The unique strength of our study lies in the use of total population register data comprising individuals nested within households. This enabled us to assess household-level risk factors for COVID-19 while properly taking into account the household clustering of outcomes [24]. Furthermore, we were able to quantify the household clustering for both incidence and case severity. The use of up-to-date administrative data provided us with a more accurate measurement of the socioeconomic and other risk factors at both individual and household level. This is an important contribution as the existing evidence is mostly based on area-level socioeconomic measures [13,5,6,813,19], or rely on measures from more than a decade ago [34,12]. Of the common indicators of socioeconomic position (education, income, deprivation), we chose to focus on household income. It is reliably measured and available for all individuals irrespective of their age, employment or immigrant status, and well-suited for household-level analyses. We also had access to data on annual household income from a time point close to the pandemic, 2018. However, a limitation of our study is that household income captures only one aspect of the multidimensional concept of socioeconomic position. While our study also included information on occupational status, future research incorporating multiple dimensions of socioeconomic position is needed for a more comprehensive picture of the social inequalities in COVID-19 outcomes.

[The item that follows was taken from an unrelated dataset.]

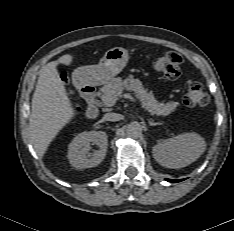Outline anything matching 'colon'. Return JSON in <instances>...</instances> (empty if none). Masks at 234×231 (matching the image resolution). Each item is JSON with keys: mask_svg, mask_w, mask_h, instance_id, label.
I'll use <instances>...</instances> for the list:
<instances>
[{"mask_svg": "<svg viewBox=\"0 0 234 231\" xmlns=\"http://www.w3.org/2000/svg\"><path fill=\"white\" fill-rule=\"evenodd\" d=\"M181 57L174 52H165L156 57L152 62V67L155 71L162 73L168 79L174 80L180 76L181 72ZM208 96L202 89L199 83H191L187 93L184 96V104L189 108H200L206 106ZM74 109L79 111V105L74 104Z\"/></svg>", "mask_w": 234, "mask_h": 231, "instance_id": "obj_1", "label": "colon"}]
</instances>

Consistent information on laboratory-confirmed infections and hospital care records allowed us to study both incidence and case severity. Finland’s testing strategy during the study period was to include even the mildly symptomatic. The tests were free of charge and widely available, although waiting times still varied during the late summer of 2020 [35]. It has been estimated that laboratory-confirmed COVID-19 cases in early 2021 represented at least half of the total infections in Finland [36]. Such an underestimation of cases could lead to bias if there were differences in the testing threshold according to our key variables of interest. We have no direct way of assessing the magnitude of this bias. However, evidence from Switzerland [12] indicates that test uptake may be lower among more disadvantaged population subgroups and may thus lead to the underestimation of income differentials in incidence. Furthermore, if people with a higher income were tested for milder symptoms, this may lead to the overestimation of income differentials in illness severity among the infected [37]. It would be valuable in future research to obtain direct evidence of testing frequency and the true infection prevalence in specific subpopulations.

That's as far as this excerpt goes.